Anna Jarvis, the founder of Mother’s Day, devoted years to gaining national recognition for a day to honor mothers, as a fulfillment of a dream held by her own mother – Ann Marie Reeves Jarvis. Ann Marie was born in Culpeper in 1832, the daughter of Josiah Washington Reeves and Nancy Kemper Reeves, whose Kemper ancestor Johannes had come to Virginia in 1714 as one of the original Germanna colonists whom Lt. Governor Alexander Spotswood settled at Fort Germanna along the Rapidan River frontier. Ann Marie’s father was a Methodist minister who was transferred in 1843 from Culpeper to Philippi, now in West Virginia, when she was a girl. Ann Marie married Granville Jarvis, a successful merchant, and was mother to eleven children, but only four reached adulthood. She organized Mother’s Day Work Clubs to improve health and sanitary conditions for families in several towns. When war broke out and the western part of Virginia broke away and formed the new state of West Virginia, Ann Marie Jarvis urged her Mother’s Day Clubs to declare neutrality and provide aid to both Confederate and Union troops. For many years after the war, she spoke of her dream to have a day in which Americans would honor mothers. After her husband died, she moved to Philadelphia, where she died in 1907.
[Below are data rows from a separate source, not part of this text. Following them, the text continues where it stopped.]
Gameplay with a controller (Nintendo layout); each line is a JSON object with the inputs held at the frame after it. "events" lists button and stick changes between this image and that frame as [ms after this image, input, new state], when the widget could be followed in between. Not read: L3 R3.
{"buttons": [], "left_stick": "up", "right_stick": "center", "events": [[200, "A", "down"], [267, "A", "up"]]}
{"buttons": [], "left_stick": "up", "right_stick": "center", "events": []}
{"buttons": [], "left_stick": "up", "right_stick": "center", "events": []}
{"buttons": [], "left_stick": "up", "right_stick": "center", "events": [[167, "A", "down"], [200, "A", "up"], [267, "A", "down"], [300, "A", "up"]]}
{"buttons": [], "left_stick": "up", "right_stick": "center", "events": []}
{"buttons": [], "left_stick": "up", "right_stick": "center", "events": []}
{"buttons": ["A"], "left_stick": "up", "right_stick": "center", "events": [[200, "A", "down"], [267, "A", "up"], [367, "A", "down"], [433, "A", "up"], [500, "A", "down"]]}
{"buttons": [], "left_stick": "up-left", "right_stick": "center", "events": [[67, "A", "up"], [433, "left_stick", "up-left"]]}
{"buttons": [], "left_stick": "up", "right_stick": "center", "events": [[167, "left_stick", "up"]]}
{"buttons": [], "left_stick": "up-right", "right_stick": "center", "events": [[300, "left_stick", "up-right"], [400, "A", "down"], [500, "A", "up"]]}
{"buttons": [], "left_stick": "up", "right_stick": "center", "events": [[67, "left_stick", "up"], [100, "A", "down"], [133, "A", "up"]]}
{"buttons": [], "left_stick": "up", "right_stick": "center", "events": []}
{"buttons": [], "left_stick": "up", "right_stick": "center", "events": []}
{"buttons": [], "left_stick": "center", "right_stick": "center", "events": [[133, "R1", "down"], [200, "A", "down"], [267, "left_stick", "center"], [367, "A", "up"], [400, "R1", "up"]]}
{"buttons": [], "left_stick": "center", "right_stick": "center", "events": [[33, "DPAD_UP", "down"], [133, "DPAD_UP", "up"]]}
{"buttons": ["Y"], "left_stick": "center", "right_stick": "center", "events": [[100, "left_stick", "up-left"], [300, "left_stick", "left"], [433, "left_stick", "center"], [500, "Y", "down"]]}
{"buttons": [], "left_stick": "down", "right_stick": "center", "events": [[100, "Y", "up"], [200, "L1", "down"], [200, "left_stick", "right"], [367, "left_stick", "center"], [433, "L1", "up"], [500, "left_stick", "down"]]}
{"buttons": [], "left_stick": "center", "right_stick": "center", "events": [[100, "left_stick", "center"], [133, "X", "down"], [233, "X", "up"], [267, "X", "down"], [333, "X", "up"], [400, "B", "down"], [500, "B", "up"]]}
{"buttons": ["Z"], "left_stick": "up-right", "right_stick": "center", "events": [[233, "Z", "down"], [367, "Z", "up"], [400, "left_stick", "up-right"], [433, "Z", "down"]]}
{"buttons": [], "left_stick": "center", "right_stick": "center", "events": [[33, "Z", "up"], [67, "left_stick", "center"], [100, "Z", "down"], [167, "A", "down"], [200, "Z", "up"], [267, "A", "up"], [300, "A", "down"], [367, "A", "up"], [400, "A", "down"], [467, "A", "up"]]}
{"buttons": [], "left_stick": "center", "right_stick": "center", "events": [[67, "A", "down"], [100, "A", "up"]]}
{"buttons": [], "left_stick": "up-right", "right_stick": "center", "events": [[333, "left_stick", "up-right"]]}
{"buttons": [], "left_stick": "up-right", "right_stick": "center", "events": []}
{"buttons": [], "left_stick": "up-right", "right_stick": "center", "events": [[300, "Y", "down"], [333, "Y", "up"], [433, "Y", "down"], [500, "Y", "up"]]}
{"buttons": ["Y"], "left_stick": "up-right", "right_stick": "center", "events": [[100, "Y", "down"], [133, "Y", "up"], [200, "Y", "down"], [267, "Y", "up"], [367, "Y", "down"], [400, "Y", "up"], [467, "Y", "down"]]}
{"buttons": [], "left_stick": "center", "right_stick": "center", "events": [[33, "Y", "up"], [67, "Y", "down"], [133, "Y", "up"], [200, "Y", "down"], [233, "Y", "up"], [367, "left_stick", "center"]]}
Her daughter Anna Jarvis (1864-1948) began her campaign for the creation of a national Mother’s Day on the first anniversary of her mother’s death. She gained the support of the Philadelphia philanthropist John Wanamaker, and by 1909 there were unofficial Mother’s Day observations in 45 states. Official recognition began to follow, and in 1914, President Woodrow Wilson approved a resolution adopted by both houses of Congress recognizing Mother’s Day. Find out more about the history of Mother’s Day by reading this article by Germanna Trustee Katharine Brown, Ph.D.
Germanna descendants and supporters can be proud that an exceptional woman who sparked a national recognition of the role of mothers through her own outstanding life of service was a Germanna descendant born and raised in the Culpeper community, and that her daughter is responsible for making Mother’s Day a national celebration.